By Stephen DravisiBerkshires Staff
WILLIAMSTOWN, Mass. — The tax bill of a median-priced single family home will go up by 8.45 percent in the year that begins July 1 under a spending plan approved by the Finance Committee on Wednesday night.
 
After more than a month of going through all proposed spending by the town and public schools and searching for places to trim the budget and adjust revenue estimates, the Fin Comm voted to send a series of fiscal articles to the May 19 annual town meeting for approval.
 
The panel also discussed how to appeal to town meeting members to reverse what Fin Comm members long have described as an anti-growth sentiment in town that keeps the tax base from expanding.
 
New growth in the tax base is generated by new construction or improvements to property that raise its value.
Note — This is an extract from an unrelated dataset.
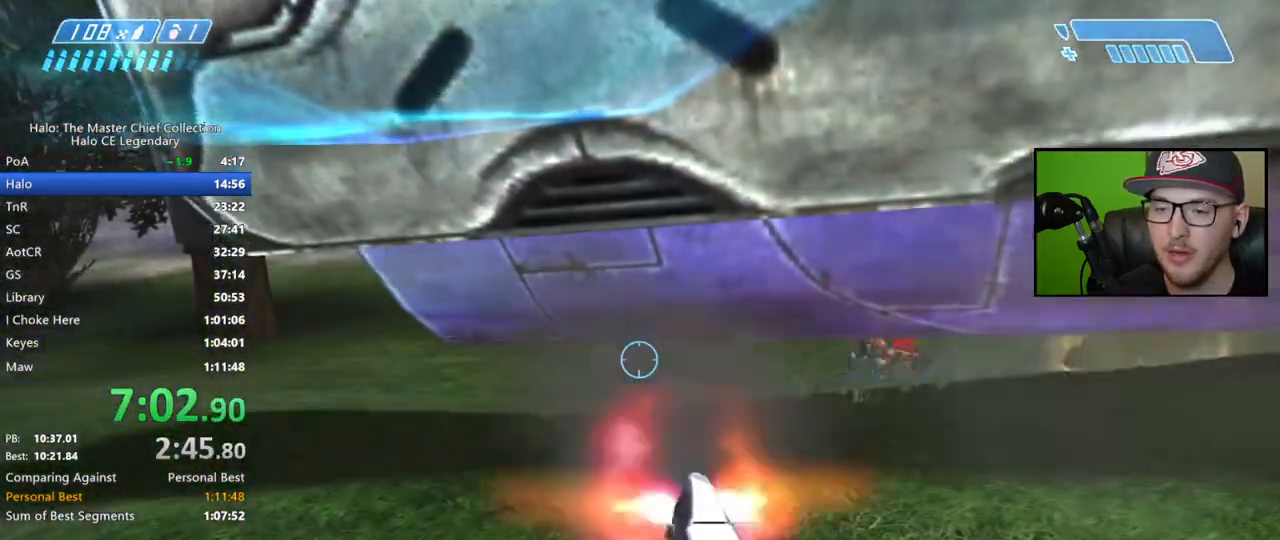
Gameplay with a controller (Xbox layout); each line is a JSON object with the inputs held at the frame after it. "events" lists button and stick changes between this image and that frame as [ms after this image, input, new state], when the widget could be followed in between.
{"buttons": [], "left_stick": "center", "right_stick": "up-right", "events": [[100, "right_stick", "up"], [233, "right_stick", "center"], [283, "left_stick", "down"], [350, "R2", "up"], [367, "right_stick", "down-right"], [467, "right_stick", "up-right"], [500, "left_stick", "center"]]}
A lack of new growth (the town projects 15 percent less revenue from new growth in fiscal year 2027 than it had in FY26) means that increased spending falls more heavily on current taxpayers.
 
The two largest spending articles on the draft warrant for the May meeting are the appropriations for general government spending and the assessment from the Mount Greylock Regional School District.
 
The former, which includes the Department of Public Works, the Williamstown Police and town hall staffing, is up by just 2.5 percent from the current fiscal year to FY27 — from $10.6 million to $10.9 million.
 
The latter, which pays for Williamstown Elementary School and the town's share of the middle-high school, is up 13.7 percent, from $14.8 million to $16.8 million.